The Maccabees also sent ambassadors to Italy and negotiated a military alliance with the non-Jewish Roman Republic.  The Maccabees forced the Greeks to face a multi-front world war against Rome and its allies, rather than the rebellion of one small Jewish province.  The Greeks were forced to divide their forces.

After years of struggle, the Maccabees won, and drove the Greeks out of Jerusalem. Most Jews celebrated the survival of the Jewish religion as the miracle of Hanukkah.

The Maccabees then became kings of an independent Jewish kingdom. This also offended Jews who believed only a descendant of King David from the tribe of Judah could be king. The Maccabees were from the priestly tribe of Levi.  For centuries, Jewish tradition did not permit priests to be political leaders.

One hundred years later, two spoiled great-grandsons of the Maccabees ruined the miracle of Hanukkah. While fighting with each other over who should be king, one invited Pompeii, the commander of a nearby Roman army to help. Pompeii marched his army into Jerusalem and instead made Israel another conquered Roman province.

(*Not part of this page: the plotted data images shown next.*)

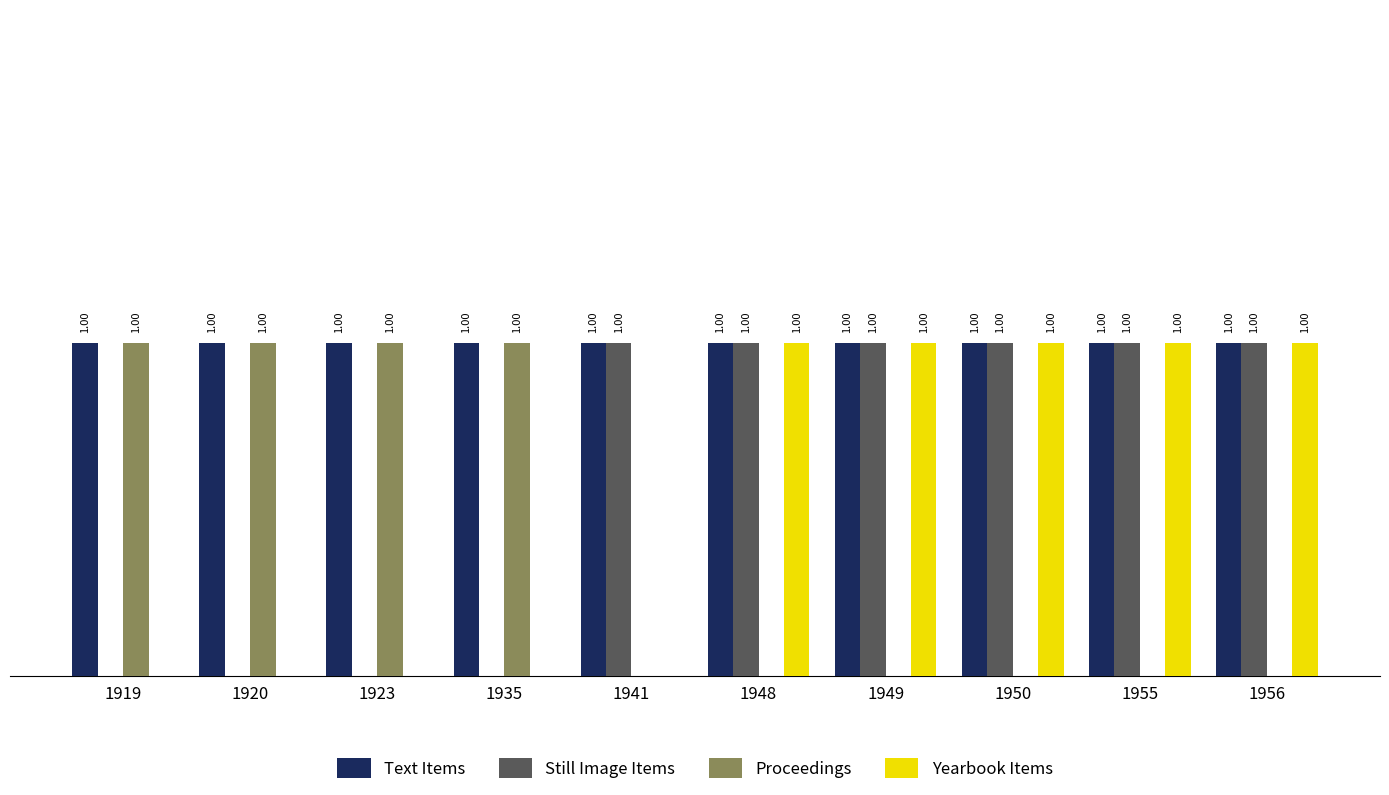

Which series has the largest total across all categories?

Text Items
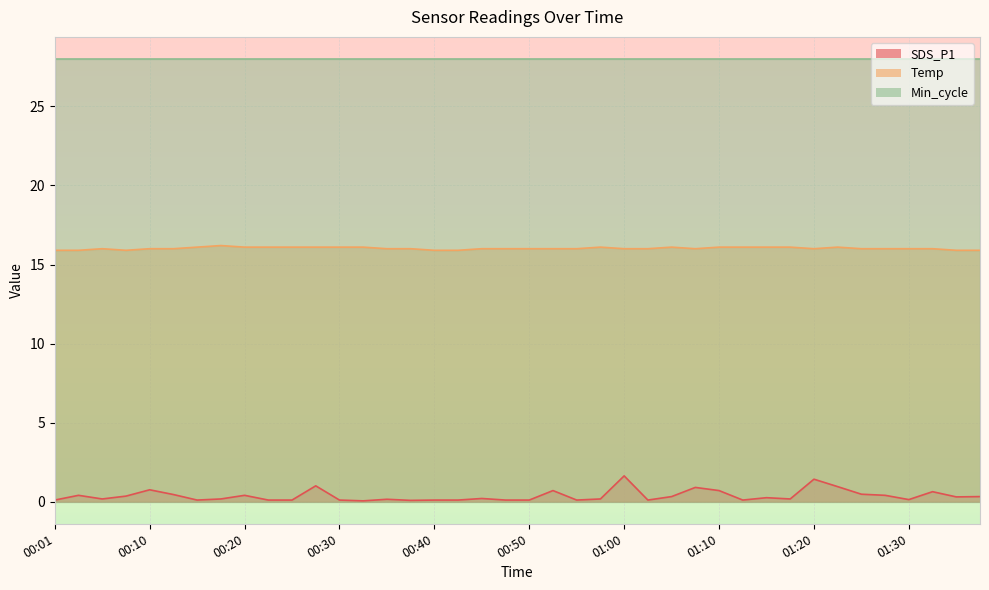

Which series has the largest total across all categories?

Min_cycle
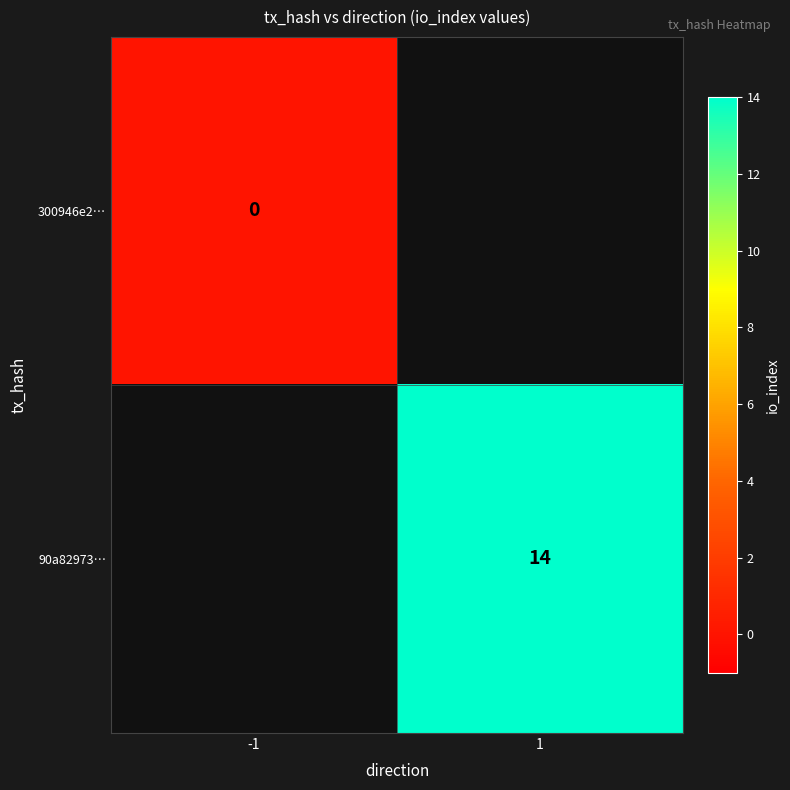

The value of 90a82973… at 1 is 7. True or false?

False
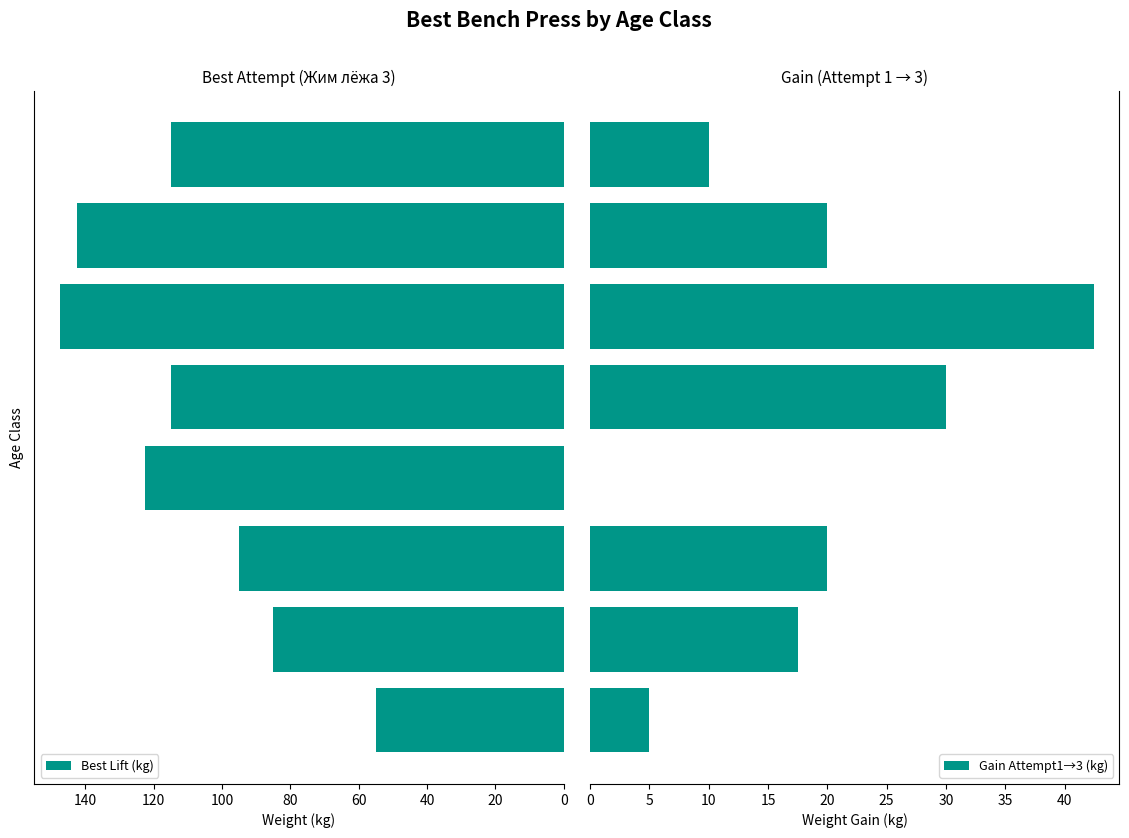

What is the sum of all Gain Attempt1→3 (kg) values?

145.0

Later, Jews inspired by the Hanukkah story rebelled against Rome three times.  During these rebellions, time, there were no miracles. The Romans destroyed the Jewish Temple and all Jerusalem. They sold hundreds of thousands of Jewish men, women, and children as slaves throughout the Roman Empire. The Romans even gave the ruined Jewish province a new name — “Palestine”.   The Jewish land of Israel was now named after the Philistines — the ancient Biblical enemies of Jews   During this time, Jewish leaders blamed these rebellions on “causeless hatred”, and excluded The Book of Macabees, and its stories of Hanukkah from the Jewish Bible.

Ironically, early Christians were inspired by the Hanukkah stories  that so many Jews wanted to forget.  During the year 64, the Roman Emperor Nero declared Christianity to be a subversive religion. He tried to wipe out Christianity just as the Greeks previously tried to wipe out Judaism. For the next 300 years, Roman soldiers arrested, tortured, and killed Christians throughout the Empire who refused to renounce their faith.  Some were covered with tar and burned alive as human torches. Others were fed to hungry lions in stadiums before cheering crowds.

Those early Christians kept their hope alive by remembering how God redeemed the Jews from the Greeks hundreds of years earlier.  They kept Book of Maccabees in their Bibles.

The Jewish holiday of Hanukkah is celebrated on a different day each year in the Western Calendar.  However, it always celebrated on the 25th day of the month of Kislev, the first winter month in the Hebrew calendar.  Each month of the Hebrew calendar starts with the new moon and has 29 or 30 days.  To catch up with a calendar based on the yearly cycle of the sun, a 13th month is added to the Hebrew calendar every few years. That is why Jewish holidays determined by the Hebrew calendar based on the moon’s monthly cycle  fall on different days each year on our Roman calendar based on the sun’s yearly cycle.  The New Testament does not specify the day Jesus was born.  However, roughly 300 years later, Christians began celebrating the birth of Jesus on the 25th day of the first winter month of the Roman calendar.  Coincidence?  Or something more?